Marley Marshall-Miranda

Personal information
- Full name: Marley Zane Marshall Miranda
- Date of birth: 22 October 2002 (age 23)
- Place of birth: Madrid, Spain
- Height: 5 ft 9 in (1.75 m)
- Position: Midfielder

Team information
- Current team: Boreham Wood
- Number: 21

Youth career
- 0000–2019: Brighton & Hove Albion
- 2019–2020: Colchester United

Senior career*
- Years: Team / Apps / (Gls)
- 2019–2024: Colchester United / 20 / (1)
- 2019–2020: → Worthing (loan) / 5 / (1)
- 2024–2025: Braintree Town / 51 / (2)
- 2025–: Boreham Wood / 0 / (0)

= Marley Marshall-Miranda =

English footballer (born 2002)

Marley Zane Marshall-Miranda (born 22 October 2002) is an English professional footballer who plays as a central defensive midfielder for side Boreham Wood.

==Career==
Marshall-Miranda joined Colchester United from Brighton & Hove Albion in 2019. He had appeared for Brighton's under-18 side during the 2018–19 Under-18 Premier League season.

After joining Colchester, Marshall-Miranda was sent out on loan to Isthmian League Premier Division side Worthing in December 2019. His loan was extended for a further month in January 2020, before being recalled on 30 January.
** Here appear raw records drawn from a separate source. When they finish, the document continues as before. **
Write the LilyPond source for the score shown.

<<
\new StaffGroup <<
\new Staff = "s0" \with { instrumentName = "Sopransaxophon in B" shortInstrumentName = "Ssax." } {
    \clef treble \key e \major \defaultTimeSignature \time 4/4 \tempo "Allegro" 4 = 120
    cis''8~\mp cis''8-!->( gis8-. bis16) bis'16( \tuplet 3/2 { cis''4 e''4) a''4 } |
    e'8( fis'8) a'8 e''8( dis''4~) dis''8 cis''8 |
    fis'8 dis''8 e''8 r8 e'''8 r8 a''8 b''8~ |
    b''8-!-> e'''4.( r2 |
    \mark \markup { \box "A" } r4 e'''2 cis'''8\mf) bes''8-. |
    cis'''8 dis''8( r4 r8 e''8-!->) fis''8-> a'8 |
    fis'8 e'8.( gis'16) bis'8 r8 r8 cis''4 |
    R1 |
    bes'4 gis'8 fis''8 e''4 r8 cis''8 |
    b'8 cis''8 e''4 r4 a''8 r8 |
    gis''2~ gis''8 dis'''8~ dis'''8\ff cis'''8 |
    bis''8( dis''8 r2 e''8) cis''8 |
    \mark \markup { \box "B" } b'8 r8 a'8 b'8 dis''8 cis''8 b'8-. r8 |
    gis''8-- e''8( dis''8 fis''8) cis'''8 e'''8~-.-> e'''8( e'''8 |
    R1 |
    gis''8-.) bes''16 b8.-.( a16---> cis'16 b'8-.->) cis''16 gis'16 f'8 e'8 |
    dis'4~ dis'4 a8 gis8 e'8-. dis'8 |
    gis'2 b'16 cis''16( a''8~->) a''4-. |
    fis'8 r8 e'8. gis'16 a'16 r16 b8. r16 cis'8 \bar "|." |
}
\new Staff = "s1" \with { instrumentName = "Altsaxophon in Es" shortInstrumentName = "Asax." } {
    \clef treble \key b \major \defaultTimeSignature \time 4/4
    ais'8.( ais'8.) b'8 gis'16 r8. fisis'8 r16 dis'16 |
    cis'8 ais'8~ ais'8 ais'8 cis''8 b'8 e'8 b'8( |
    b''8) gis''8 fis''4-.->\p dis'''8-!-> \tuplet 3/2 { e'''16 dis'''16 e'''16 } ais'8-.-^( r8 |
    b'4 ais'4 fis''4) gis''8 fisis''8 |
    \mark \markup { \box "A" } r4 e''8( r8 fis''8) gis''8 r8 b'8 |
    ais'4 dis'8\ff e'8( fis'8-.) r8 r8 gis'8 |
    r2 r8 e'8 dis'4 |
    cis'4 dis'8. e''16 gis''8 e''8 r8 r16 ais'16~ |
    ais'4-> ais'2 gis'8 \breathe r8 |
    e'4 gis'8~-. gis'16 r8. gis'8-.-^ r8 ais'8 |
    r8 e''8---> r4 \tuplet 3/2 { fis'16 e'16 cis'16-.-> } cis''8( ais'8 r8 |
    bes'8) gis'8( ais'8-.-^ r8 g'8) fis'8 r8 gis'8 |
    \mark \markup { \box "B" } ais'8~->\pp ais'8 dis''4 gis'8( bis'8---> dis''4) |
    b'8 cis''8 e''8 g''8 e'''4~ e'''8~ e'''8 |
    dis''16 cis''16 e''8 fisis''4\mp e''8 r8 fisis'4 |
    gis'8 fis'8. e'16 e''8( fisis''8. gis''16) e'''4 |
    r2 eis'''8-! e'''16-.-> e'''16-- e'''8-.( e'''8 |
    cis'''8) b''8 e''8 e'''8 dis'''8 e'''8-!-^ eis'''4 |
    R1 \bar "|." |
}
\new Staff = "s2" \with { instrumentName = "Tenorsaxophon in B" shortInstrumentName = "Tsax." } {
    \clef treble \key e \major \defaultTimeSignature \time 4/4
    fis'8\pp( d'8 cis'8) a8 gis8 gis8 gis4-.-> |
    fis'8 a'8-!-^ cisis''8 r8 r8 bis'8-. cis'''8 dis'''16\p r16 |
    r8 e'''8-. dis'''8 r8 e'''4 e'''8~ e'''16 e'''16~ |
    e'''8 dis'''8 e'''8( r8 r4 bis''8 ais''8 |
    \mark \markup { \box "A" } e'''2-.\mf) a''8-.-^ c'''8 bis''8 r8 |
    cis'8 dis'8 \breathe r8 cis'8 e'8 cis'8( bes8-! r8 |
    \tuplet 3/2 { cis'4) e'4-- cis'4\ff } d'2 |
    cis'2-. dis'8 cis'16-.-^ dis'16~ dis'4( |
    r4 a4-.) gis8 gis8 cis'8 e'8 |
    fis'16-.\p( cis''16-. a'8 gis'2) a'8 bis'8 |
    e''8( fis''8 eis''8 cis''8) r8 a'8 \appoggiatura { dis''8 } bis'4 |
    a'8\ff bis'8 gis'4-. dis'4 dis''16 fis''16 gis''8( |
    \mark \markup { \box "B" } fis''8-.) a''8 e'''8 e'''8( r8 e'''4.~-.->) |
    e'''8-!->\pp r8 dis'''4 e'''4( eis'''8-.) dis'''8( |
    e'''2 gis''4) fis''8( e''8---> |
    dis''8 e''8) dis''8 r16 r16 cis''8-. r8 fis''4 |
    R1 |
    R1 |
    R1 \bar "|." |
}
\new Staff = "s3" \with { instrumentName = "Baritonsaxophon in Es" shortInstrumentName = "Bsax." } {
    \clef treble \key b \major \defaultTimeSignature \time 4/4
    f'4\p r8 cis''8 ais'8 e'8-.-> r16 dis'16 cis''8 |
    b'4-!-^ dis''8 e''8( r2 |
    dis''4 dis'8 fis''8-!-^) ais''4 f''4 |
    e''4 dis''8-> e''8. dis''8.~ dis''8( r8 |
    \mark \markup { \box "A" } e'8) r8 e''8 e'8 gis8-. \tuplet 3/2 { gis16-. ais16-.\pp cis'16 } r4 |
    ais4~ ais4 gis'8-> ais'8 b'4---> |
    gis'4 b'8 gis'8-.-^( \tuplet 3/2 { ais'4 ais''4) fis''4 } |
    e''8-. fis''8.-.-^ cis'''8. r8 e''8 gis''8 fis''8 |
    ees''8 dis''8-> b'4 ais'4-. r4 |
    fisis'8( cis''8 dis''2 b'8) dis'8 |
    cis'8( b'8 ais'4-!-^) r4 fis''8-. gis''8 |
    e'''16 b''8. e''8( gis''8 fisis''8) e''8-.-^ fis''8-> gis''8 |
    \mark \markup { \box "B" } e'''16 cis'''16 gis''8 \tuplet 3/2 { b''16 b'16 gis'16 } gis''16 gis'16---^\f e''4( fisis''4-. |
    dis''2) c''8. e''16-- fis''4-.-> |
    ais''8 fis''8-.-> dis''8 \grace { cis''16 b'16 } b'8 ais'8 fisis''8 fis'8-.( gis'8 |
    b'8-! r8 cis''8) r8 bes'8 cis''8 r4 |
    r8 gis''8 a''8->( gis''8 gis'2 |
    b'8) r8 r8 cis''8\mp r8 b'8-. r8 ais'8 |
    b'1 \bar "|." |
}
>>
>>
He scored one goal in six appearances for the club.

Marshall-Miranda made his professional debut for Colchester on 5 September 2020, coming on as a second-half substitute for Ben Stevenson in a 3–1 EFL Cup defeat to Reading.

On 21 December 2020, Marshall-Miranda signed a new contract to keep him with Colchester until summer 2023.

On 8 May 2024, the club announced he would leave in the summer once his contract expired.

On 12 June 2024 following his release from Colchester United, Marshall-Miranda secured a permanent move to fellow Essex outfit Braintree Town ahead of the newly promoted side's upcoming National League campaign.

On 17 December 2025, he joined fellow National League club Boreham Wood.

==Career statistics==

Appearances and goals by club, season and competition
Club: Season; League; FA Cup; League Cup; Other; Total
Division: Apps; Goals; Apps; Goals; Apps; Goals; Apps; Goals; Apps; Goals
Colchester United: 2019–20; League Two; 0; 0; 0; 0; 0; 0; 0; 0; 0; 0
2020–21: League Two; 1; 0; 0; 0; 1; 0; 3; 0; 5; 0
2021–22: League Two; 0; 0; 0; 0; 0; 0; 0; 0; 0; 0
2022–23: League Two; 17; 1; 1; 0; 2; 0; 2; 0; 22; 1
2023–24: League Two; 2; 0; 0; 0; 0; 0; 0; 0; 2; 0
Total: 20; 1; 1; 0; 3; 0; 5; 0; 29; 1
Worthing (loan): 2019–20; Isthmian League Premier Division; 5; 1; 0; 0; –; 1; 0; 6; 1
Braintree Town: 2024–25; National League; 28; 1; 0; 0; –; 4; 0; 32; 1
Career total: 53; 3; 1; 0; 3; 0; 10; 0; 67; 3

==Personal life==
Marshall-Miranda is of English and Angolan descent, holding dual British and Angolan citizenship.